==== EXCERPTED PASSAGE ====

I’ll admit it: I actually don’t like public speaking very much. I’m always afraid I’ll forget half of what I’m supposed to say and spend half my time slack jawed from having run out of things to say. That whole thing about imagining the audience naked doesn’t work. (Ladies, in case you didn’t realize this: guys do that all the time anyway.) It’s just something that makes me a bit nervous, and while I don’t let it stop me, it’s a reality I have to face.
But now I’ve found a really fun exception:
Speed geeking. It’s a cross between speed dating and geeking out that involves giving the same incredibly short presentation to rotating small groups of listeners. In today’s Open Educational Project Showcase, the second session of the Summit’s Education track, I was one of ten presenters who gave the same brief presentation to small groups ten times in a row. It was like practicing and presenting rolled into one! And with the groups being small, it wasn’t intimidating even though the overall effect was to speak to the same number of people the same amount of time.
The first time I gave my spiel, sure it was a bit rough. But I was certainly able to fill three minutes with ease, and answer those few questions my listeners had the chance to get out.
Hi, I’m Steve Foerster, and I’m with WikiEducator. We’re a project sponsored by the Commonwealth of Learning, which is an international NGO funded by member states of the Commonwealth of Nations. Essentially, if the Commonwealth of Nations had a Ministry of Education, it would be the Commonwealth of Learning.
WikiEducator is, as the name suggests, a wiki that is used to create and modify open educational resources, or “OERs”. We use the same wiki software as Wikipedia, but our implementation is slightly different.

==== PROVIDED INFORMATION ====

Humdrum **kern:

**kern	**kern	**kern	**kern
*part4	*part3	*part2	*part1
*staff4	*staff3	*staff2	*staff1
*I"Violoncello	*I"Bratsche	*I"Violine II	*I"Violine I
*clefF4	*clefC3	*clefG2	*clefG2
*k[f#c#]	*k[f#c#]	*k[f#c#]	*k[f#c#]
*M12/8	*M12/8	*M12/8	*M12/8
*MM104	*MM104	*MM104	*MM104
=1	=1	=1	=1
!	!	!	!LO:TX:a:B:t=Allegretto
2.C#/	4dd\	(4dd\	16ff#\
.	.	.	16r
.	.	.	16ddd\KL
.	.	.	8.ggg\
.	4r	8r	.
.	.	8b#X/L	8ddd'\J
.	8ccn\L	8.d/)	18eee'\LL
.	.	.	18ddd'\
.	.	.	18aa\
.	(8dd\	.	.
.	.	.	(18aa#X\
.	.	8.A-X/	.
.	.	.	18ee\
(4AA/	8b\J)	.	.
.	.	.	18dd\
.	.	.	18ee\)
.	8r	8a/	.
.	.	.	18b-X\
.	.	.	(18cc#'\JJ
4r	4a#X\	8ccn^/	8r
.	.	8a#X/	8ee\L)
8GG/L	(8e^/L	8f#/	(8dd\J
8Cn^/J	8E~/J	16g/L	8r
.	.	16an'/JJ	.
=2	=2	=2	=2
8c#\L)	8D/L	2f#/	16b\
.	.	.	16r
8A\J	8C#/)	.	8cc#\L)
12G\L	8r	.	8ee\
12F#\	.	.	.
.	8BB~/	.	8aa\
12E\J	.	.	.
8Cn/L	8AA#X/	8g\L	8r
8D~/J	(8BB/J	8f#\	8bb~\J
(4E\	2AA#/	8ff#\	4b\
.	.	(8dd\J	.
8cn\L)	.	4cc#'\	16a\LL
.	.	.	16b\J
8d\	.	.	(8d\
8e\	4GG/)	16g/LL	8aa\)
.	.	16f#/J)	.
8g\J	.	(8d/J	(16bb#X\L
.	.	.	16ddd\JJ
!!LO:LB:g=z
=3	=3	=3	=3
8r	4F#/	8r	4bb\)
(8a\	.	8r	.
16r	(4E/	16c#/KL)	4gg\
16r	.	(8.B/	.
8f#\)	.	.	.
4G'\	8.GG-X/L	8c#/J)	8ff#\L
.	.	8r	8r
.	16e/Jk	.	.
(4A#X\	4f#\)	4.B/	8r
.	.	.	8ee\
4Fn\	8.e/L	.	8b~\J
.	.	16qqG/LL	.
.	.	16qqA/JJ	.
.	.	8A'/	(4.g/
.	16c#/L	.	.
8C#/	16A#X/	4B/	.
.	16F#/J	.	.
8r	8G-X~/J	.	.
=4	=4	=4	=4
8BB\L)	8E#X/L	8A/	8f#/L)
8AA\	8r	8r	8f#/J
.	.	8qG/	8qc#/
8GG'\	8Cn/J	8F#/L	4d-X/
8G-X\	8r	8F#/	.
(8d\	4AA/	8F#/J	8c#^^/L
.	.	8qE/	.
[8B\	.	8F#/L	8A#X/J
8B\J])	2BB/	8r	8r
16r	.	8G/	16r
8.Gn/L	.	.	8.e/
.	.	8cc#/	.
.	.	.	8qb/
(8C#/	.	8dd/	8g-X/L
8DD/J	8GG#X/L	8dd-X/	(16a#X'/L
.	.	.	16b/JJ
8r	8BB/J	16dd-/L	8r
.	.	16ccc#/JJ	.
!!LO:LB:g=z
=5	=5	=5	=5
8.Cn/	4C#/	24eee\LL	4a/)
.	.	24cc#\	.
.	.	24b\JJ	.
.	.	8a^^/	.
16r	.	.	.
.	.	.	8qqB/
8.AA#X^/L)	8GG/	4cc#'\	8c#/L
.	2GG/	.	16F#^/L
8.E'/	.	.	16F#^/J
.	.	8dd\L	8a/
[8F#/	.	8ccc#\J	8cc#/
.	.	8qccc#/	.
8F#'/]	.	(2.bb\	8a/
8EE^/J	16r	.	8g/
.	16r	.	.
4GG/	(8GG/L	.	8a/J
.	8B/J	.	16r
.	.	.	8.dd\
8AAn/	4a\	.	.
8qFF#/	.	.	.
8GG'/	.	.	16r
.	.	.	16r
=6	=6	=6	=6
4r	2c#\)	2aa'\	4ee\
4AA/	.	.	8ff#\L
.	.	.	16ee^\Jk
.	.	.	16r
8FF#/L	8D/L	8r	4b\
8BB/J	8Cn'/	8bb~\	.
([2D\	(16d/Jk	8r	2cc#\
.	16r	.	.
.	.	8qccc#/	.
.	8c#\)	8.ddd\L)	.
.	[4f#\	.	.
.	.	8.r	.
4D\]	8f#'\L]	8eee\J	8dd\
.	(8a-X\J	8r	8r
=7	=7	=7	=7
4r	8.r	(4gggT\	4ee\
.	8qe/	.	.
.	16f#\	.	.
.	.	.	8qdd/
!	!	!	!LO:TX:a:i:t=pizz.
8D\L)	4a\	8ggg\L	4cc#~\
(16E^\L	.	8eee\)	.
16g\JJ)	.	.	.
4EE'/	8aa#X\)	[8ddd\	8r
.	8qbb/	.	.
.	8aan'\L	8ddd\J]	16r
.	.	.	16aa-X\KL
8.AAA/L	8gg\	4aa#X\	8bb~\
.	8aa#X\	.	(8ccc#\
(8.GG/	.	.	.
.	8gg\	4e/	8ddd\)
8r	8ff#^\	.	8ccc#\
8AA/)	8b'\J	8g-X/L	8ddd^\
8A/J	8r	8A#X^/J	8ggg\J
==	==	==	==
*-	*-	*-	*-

====

● **BRIEF 1**
Answer from the post on speed geeking:
(a) How many presenters took part in the Open Educational Project Showcase?
(b) Who funds the Commonwealth of Learning?
(c) What wiki software does WikiEducator use?
● **BRIEF 2**
Reproduce word for word the part of the post on speed geeking starting with "WikiEducator is, as" and going on through "is slightly different.".
Answer using only the post on speed geeking, not the material.

● **WRITTEN RESPONSE 1**
(a) Ten.
(b) Member states of the Commonwealth of Nations.
(c) The same wiki software as Wikipedia.

● **WRITTEN RESPONSE 2**
WikiEducator is, as the name suggests, a wiki that is used to create and modify open educational resources, or “OERs”. We use the same wiki software as Wikipedia, but our implementation is slightly different.